▶ Material for the task:
-*-

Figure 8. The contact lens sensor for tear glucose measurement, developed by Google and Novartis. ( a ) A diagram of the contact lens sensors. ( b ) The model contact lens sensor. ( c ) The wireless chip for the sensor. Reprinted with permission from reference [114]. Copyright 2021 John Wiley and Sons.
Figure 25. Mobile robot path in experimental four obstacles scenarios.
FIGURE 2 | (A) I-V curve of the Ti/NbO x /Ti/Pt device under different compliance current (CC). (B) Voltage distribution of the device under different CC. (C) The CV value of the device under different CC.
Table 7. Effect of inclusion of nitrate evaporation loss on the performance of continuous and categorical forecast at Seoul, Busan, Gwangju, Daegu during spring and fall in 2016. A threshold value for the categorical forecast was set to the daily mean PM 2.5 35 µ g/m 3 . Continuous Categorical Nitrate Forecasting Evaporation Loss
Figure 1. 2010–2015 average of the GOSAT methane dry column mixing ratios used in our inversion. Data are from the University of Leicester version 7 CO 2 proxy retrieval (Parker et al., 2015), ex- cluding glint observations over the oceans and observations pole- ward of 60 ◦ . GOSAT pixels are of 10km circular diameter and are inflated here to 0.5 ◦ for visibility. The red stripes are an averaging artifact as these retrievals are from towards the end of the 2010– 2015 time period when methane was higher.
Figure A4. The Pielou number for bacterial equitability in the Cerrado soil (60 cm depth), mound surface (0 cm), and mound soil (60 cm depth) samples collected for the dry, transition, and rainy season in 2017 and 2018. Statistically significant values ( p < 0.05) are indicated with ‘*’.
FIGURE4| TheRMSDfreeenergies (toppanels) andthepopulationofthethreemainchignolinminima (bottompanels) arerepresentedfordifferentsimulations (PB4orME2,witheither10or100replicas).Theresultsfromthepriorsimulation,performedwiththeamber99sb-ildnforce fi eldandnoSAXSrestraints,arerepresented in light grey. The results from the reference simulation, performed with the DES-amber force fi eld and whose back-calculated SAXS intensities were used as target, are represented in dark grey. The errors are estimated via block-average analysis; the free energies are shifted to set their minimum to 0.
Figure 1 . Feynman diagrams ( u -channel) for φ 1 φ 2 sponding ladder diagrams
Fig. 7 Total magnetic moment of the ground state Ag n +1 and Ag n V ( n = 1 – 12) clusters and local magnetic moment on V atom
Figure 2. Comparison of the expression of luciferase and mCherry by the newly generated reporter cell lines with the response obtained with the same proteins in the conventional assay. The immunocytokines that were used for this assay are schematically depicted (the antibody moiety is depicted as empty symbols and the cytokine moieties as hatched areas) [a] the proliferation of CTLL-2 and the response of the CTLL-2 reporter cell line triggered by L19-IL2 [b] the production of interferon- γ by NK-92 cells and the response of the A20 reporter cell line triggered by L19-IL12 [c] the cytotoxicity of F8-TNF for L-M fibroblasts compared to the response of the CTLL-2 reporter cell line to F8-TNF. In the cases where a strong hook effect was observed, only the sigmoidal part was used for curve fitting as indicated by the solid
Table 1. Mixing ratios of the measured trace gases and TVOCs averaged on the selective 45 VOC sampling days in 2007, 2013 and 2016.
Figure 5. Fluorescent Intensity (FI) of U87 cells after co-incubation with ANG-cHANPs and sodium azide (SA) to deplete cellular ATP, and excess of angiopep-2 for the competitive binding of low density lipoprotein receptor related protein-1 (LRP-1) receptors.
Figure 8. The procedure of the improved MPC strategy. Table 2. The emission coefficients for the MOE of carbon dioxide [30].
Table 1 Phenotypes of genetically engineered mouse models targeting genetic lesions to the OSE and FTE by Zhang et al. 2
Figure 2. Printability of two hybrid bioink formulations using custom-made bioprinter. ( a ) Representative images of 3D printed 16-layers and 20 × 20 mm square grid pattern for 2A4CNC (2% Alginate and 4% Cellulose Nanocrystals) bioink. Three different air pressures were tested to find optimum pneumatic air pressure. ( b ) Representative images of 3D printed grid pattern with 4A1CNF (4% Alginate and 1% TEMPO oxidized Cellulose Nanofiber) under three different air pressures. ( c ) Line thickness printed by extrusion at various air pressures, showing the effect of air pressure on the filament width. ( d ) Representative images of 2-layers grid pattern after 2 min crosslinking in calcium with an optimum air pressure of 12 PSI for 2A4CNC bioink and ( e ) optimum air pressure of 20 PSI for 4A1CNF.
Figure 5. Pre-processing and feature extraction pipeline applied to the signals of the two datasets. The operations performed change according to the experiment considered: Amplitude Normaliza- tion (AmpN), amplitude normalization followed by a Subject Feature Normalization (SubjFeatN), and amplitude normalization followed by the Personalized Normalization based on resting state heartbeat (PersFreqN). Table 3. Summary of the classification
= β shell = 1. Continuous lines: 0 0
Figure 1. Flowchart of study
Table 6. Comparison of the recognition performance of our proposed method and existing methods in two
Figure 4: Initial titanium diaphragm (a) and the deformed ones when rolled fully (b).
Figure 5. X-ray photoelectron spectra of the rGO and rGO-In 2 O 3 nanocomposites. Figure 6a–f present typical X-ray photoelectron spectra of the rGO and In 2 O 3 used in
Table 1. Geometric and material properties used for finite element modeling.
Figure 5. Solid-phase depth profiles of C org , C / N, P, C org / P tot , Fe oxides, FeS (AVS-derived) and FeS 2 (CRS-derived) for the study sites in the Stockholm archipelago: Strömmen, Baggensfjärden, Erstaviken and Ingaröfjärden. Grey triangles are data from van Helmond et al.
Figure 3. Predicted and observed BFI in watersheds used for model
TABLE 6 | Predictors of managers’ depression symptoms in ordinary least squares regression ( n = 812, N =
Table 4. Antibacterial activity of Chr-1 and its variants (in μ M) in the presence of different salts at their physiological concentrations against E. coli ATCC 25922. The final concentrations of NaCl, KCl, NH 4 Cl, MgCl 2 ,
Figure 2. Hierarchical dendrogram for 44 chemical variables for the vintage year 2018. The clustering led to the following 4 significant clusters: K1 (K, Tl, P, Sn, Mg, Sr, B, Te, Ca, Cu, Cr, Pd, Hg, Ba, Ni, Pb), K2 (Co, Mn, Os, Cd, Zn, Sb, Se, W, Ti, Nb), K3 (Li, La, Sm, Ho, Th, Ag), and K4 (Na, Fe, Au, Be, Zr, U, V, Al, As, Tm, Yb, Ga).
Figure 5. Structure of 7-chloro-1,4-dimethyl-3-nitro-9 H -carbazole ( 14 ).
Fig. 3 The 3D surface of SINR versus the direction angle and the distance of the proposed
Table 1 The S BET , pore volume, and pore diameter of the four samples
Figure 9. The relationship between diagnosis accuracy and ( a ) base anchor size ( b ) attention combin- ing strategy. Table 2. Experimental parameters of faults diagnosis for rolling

-*-

▶ What you will do: Copy here each line of the preceding records with "four" in it.

▶ Written solution:
Figure 25. Mobile robot path in experimental four obstacles scenarios.
Table 1 The S BET , pore volume, and pore diameter of the four samples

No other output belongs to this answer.